(HOW TO COMPLETE THIS TASK) For this exercise, reproduce the entries below exactly, but only from the line containing "photomicrograph of IHC" through the line containing "micrograph exhibits no", both included.

(Beginning of EXERCISE DATA)

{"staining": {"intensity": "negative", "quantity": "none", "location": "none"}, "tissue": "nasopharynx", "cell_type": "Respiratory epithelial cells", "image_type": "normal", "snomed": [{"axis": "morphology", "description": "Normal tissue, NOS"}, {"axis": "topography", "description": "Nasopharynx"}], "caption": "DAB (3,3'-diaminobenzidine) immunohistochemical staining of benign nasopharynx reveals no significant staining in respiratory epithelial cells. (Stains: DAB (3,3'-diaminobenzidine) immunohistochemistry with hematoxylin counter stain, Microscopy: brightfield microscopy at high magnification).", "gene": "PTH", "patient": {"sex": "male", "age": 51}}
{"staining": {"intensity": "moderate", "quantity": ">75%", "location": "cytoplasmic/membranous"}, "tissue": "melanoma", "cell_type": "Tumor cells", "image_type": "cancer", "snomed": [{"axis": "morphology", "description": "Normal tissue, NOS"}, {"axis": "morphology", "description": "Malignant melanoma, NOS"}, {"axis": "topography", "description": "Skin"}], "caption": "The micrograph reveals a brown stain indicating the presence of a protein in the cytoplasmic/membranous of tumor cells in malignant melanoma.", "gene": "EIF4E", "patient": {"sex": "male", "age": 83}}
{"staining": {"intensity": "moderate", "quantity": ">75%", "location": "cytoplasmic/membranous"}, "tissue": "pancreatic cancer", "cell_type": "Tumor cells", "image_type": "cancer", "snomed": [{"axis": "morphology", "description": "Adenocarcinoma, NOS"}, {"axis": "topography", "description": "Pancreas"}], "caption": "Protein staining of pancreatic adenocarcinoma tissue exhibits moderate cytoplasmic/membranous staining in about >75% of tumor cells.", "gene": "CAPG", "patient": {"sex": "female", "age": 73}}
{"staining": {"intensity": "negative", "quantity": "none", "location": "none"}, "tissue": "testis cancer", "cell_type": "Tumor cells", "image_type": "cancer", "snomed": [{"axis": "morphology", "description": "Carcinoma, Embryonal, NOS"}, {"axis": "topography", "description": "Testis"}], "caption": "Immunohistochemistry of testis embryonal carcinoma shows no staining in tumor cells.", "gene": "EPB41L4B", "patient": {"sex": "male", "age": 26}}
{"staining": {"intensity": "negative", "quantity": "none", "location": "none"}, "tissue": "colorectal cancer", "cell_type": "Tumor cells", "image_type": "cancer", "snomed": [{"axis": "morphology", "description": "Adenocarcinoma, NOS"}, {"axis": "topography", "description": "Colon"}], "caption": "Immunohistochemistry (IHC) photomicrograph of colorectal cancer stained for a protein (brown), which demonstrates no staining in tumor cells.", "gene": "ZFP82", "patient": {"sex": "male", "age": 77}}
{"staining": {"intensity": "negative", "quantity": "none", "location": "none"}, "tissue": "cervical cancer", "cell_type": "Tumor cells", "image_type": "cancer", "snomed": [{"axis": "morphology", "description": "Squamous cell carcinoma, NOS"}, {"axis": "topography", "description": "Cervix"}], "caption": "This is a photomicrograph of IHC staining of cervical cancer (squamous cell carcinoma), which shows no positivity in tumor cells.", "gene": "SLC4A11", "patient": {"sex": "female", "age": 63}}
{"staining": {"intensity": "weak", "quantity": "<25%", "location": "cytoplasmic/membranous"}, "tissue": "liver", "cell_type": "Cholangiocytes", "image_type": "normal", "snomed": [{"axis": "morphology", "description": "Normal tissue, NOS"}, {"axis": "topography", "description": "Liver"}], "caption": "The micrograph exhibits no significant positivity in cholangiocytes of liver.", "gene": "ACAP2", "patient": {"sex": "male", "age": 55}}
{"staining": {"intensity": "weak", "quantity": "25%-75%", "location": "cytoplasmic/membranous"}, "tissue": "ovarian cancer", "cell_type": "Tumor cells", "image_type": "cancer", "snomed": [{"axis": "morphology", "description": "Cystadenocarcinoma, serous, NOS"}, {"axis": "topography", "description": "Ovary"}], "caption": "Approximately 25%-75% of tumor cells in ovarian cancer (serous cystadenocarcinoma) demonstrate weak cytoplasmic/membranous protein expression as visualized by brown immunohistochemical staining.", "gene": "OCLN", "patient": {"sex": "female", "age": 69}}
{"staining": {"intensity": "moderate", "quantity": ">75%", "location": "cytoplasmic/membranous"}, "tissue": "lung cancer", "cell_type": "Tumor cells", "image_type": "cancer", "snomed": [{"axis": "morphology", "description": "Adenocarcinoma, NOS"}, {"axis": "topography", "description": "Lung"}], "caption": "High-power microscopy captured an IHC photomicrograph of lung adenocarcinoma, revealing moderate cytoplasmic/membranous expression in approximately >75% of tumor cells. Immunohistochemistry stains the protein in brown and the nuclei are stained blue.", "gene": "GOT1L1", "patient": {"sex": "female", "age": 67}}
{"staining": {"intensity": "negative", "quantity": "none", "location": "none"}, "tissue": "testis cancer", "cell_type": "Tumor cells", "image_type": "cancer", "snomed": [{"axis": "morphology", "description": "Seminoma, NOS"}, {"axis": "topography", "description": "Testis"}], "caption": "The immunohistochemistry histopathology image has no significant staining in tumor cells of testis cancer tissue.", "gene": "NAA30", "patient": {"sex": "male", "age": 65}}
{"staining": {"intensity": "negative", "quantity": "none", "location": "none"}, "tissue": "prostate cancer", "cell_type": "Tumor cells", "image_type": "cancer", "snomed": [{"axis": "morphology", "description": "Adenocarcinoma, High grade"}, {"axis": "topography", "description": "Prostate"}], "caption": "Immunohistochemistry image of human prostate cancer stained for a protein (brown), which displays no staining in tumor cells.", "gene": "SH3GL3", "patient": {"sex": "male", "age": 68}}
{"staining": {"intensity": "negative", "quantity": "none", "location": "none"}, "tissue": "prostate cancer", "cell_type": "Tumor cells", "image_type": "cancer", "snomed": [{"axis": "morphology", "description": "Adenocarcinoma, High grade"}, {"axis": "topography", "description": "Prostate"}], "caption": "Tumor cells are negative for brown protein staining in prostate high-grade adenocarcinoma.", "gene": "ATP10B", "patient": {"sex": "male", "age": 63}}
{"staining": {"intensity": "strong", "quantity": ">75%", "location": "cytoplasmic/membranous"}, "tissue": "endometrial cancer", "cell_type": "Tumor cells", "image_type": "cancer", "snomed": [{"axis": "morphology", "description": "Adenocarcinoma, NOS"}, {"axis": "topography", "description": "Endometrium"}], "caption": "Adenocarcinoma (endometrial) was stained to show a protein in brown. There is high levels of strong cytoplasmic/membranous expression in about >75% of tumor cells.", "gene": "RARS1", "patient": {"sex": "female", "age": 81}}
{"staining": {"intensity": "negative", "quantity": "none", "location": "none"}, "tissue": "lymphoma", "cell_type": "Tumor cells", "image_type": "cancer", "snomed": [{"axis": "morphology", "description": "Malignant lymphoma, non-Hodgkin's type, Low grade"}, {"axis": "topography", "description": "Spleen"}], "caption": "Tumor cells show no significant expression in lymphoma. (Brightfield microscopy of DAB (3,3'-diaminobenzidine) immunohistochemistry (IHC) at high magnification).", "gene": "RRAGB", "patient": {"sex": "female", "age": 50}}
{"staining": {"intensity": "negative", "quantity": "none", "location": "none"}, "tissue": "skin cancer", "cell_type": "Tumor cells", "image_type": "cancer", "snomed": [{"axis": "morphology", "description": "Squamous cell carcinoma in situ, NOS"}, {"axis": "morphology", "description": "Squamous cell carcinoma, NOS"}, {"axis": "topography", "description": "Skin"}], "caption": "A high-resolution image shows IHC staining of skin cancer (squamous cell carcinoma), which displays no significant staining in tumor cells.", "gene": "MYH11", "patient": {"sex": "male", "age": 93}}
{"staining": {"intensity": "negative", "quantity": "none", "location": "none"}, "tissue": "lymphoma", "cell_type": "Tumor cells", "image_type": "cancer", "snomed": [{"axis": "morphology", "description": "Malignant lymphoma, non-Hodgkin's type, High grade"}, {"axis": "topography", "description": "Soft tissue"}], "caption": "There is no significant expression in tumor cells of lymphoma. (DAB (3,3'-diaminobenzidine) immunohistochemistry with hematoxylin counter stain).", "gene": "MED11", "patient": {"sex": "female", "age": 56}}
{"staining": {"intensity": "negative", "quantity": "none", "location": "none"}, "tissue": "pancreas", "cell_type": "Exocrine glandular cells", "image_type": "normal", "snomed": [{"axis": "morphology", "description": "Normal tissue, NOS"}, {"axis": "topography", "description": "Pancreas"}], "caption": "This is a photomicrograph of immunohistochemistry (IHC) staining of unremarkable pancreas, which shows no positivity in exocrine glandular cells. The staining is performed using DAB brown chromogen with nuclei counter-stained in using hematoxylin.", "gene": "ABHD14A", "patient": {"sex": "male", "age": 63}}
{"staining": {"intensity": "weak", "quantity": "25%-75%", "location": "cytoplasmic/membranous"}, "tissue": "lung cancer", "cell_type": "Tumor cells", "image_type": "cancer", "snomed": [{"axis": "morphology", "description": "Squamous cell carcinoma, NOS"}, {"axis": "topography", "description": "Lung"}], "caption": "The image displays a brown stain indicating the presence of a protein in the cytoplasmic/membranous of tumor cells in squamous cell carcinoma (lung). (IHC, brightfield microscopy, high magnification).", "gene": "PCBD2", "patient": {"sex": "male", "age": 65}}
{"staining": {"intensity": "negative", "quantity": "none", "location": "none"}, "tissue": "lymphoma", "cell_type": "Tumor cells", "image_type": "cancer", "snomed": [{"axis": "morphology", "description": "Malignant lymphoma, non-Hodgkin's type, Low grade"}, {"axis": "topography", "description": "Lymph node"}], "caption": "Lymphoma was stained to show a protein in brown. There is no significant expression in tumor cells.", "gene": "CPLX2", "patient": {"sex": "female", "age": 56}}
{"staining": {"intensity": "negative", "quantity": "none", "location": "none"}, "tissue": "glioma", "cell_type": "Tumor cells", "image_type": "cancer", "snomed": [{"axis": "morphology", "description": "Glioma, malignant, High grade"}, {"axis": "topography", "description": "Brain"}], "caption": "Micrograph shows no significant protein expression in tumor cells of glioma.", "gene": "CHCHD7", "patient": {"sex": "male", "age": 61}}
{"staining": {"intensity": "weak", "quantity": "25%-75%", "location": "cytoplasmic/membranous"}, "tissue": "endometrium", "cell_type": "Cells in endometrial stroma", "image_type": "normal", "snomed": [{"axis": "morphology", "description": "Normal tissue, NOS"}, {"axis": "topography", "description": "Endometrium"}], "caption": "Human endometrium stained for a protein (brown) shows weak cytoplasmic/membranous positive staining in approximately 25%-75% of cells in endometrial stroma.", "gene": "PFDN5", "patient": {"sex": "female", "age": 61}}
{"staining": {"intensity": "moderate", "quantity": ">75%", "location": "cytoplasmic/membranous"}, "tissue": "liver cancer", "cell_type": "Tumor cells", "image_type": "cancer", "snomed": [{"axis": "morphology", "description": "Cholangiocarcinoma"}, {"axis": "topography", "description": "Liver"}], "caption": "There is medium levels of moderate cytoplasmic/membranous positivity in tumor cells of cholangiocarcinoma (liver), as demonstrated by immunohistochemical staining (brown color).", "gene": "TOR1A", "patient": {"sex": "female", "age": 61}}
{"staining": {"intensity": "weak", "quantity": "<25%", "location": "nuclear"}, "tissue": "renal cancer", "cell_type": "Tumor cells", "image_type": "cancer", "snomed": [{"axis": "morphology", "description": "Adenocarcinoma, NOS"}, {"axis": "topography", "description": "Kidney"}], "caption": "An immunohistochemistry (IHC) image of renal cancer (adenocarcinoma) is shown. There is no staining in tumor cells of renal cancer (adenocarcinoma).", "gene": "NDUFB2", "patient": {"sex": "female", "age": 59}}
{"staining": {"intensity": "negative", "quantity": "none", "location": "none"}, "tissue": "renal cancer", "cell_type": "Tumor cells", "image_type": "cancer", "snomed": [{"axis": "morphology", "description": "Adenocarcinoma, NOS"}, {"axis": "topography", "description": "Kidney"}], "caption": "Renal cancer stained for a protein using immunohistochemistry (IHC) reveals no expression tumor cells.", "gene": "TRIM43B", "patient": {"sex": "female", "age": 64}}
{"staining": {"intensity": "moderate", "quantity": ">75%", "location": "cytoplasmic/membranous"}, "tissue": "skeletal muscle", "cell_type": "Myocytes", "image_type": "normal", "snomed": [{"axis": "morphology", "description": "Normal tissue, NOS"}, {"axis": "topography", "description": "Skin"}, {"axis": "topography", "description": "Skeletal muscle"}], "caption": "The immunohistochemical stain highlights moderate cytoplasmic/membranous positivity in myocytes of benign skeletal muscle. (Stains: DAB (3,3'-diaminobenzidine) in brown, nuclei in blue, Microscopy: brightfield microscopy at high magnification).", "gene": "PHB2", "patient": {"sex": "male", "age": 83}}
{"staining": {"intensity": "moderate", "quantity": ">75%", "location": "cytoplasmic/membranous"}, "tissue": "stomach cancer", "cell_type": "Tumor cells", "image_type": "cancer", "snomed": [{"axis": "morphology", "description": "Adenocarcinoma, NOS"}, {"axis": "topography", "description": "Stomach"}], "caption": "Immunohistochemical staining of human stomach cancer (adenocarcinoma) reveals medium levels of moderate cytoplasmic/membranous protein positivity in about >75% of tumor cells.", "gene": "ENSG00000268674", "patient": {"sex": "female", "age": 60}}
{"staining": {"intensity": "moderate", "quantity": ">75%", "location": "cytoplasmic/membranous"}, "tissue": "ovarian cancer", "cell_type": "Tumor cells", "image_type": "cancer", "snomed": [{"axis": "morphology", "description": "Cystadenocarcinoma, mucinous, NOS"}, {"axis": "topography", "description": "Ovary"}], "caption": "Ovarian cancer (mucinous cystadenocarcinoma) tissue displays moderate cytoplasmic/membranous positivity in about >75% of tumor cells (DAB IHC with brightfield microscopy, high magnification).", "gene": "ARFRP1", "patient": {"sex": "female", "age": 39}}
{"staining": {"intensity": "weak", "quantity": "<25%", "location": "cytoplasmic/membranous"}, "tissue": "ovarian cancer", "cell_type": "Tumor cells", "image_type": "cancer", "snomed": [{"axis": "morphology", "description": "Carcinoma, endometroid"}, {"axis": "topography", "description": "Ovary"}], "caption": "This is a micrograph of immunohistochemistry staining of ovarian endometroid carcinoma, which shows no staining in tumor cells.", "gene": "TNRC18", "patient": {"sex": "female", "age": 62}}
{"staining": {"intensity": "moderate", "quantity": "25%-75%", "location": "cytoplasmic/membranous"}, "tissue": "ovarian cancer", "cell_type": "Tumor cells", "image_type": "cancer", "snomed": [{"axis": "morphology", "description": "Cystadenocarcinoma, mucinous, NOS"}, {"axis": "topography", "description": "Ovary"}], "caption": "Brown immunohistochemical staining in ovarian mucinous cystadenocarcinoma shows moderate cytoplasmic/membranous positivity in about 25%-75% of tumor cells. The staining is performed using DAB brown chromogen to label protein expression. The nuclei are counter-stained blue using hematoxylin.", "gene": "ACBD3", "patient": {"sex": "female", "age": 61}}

(End of EXERCISE DATA)

(YOUR SOLUTION)
{"staining": {"intensity": "negative", "quantity": "none", "location": "none"}, "tissue": "cervical cancer", "cell_type": "Tumor cells", "image_type": "cancer", "snomed": [{"axis": "morphology", "description": "Squamous cell carcinoma, NOS"}, {"axis": "topography", "description": "Cervix"}], "caption": "This is a photomicrograph of IHC staining of cervical cancer (squamous cell carcinoma), which shows no positivity in tumor cells.", "gene": "SLC4A11", "patient": {"sex": "female", "age": 63}}
{"staining": {"intensity": "weak", "quantity": "<25%", "location": "cytoplasmic/membranous"}, "tissue": "liver", "cell_type": "Cholangiocytes", "image_type": "normal", "snomed": [{"axis": "morphology", "description": "Normal tissue, NOS"}, {"axis": "topography", "description": "Liver"}], "caption": "The micrograph exhibits no significant positivity in cholangiocytes of liver.", "gene": "ACAP2", "patient": {"sex": "male", "age": 55}}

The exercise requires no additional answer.